▶ _EXERCISE MATERIAL_:
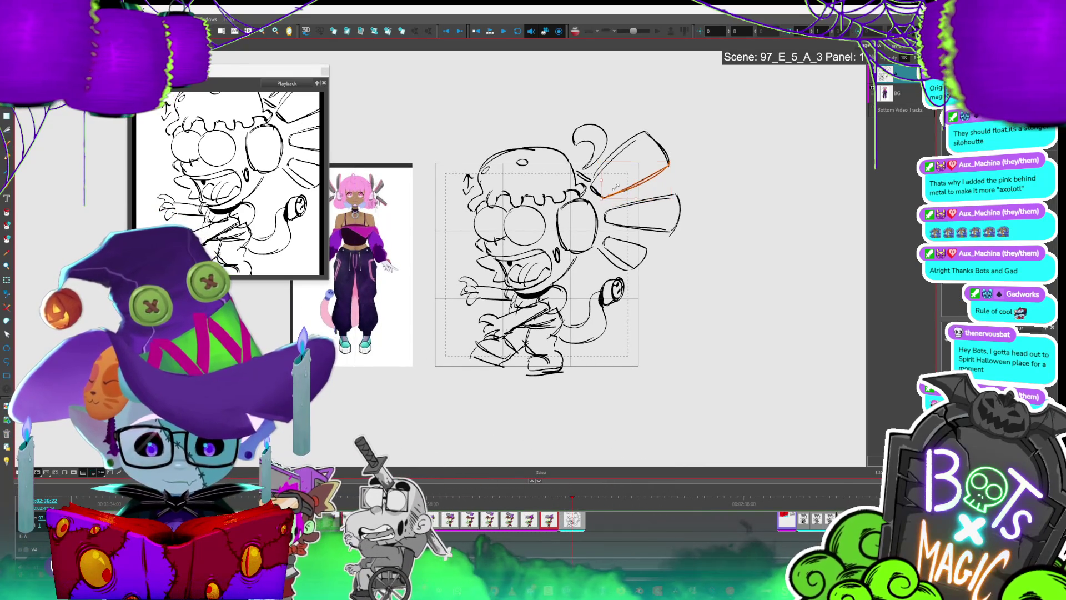
key("alt+b")
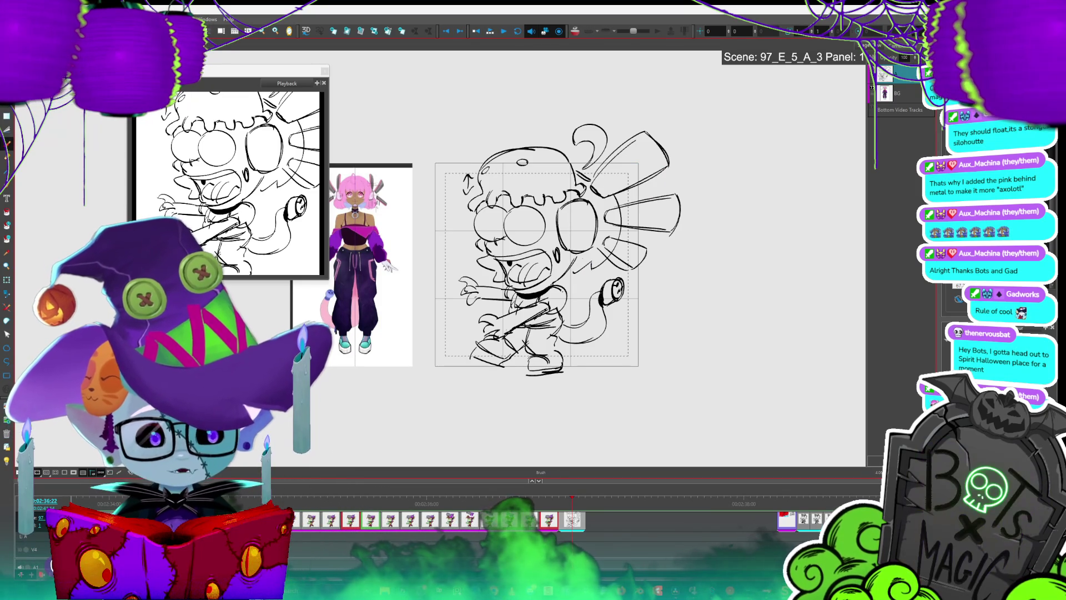
Stretch the outer headphone arc stroke down and around the earcup
key("2")
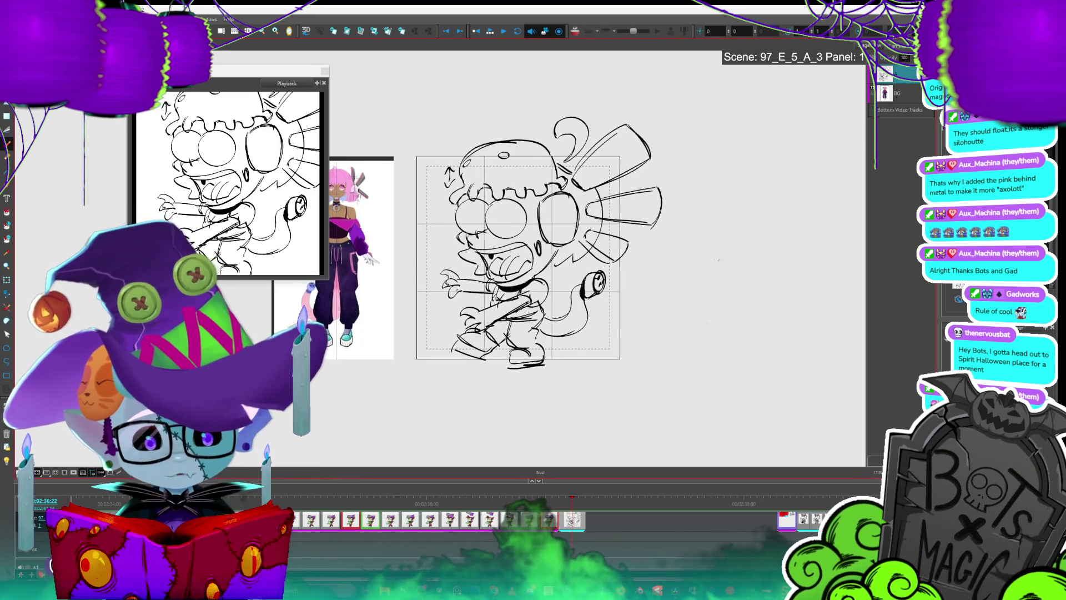
key("2")
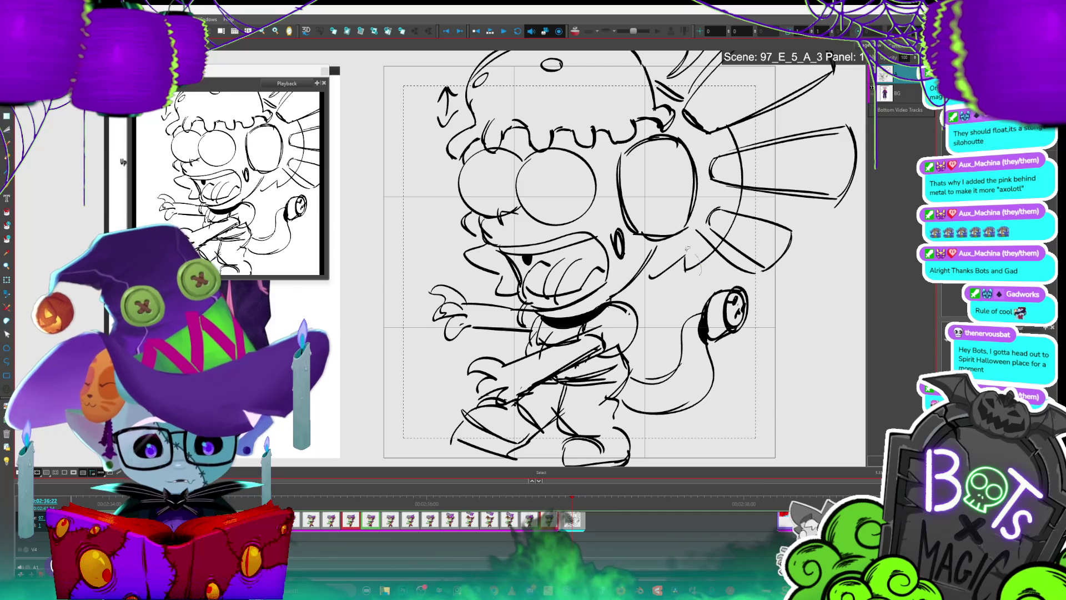
key("alt+s")
left_click(645, 282)
mouse_move(644, 284)
left_mouse_down()
mouse_move(634, 301)
mouse_move(683, 290)
left_mouse_up()
left_click(682, 290)
key("alt+b")
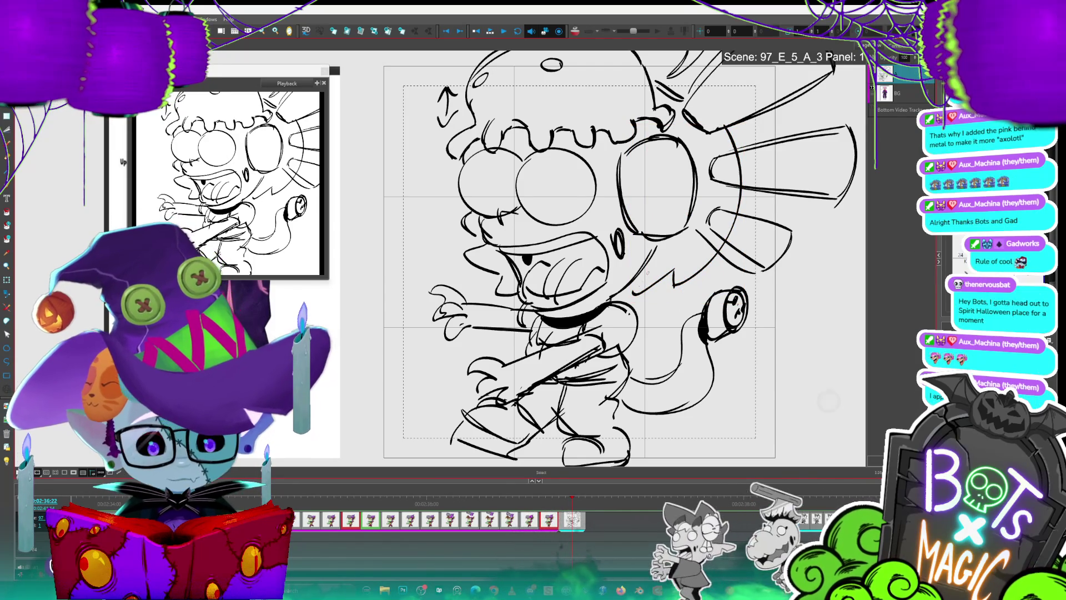
Delete the stray stroke between the face and the headphone, then fit the drawing in view
key("alt+s")
left_click(633, 272)
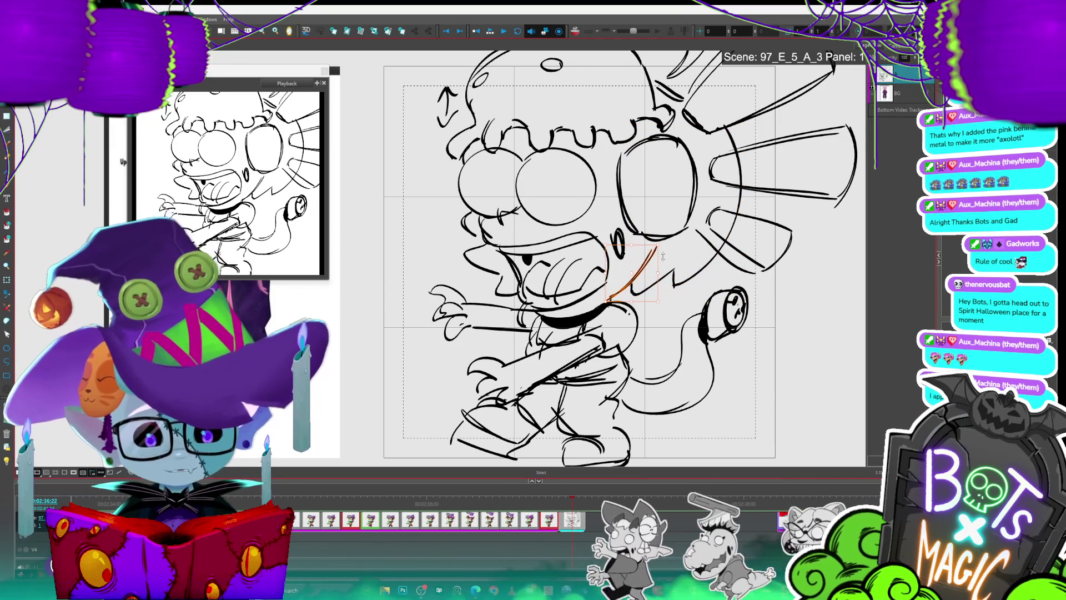
left_click_drag(655, 247, 665, 243)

▶ _INSTRUCTIONS FOR THE TASK_: Copy exactly, and copy only, the lines from the one bearing "left_click(645, 282)" through the closing line of the material, with both ends kept and pictures removed.

▶ _RESULT FOR THIS TASK_:
left_click(645, 282)
mouse_move(644, 284)
left_mouse_down()
mouse_move(634, 301)
mouse_move(683, 290)
left_mouse_up()
left_click(682, 290)
key("alt+b")
Delete the stray stroke between the face and the headphone, then fit the drawing in view
key("alt+s")
left_click(633, 272)
left_click_drag(655, 247, 665, 243)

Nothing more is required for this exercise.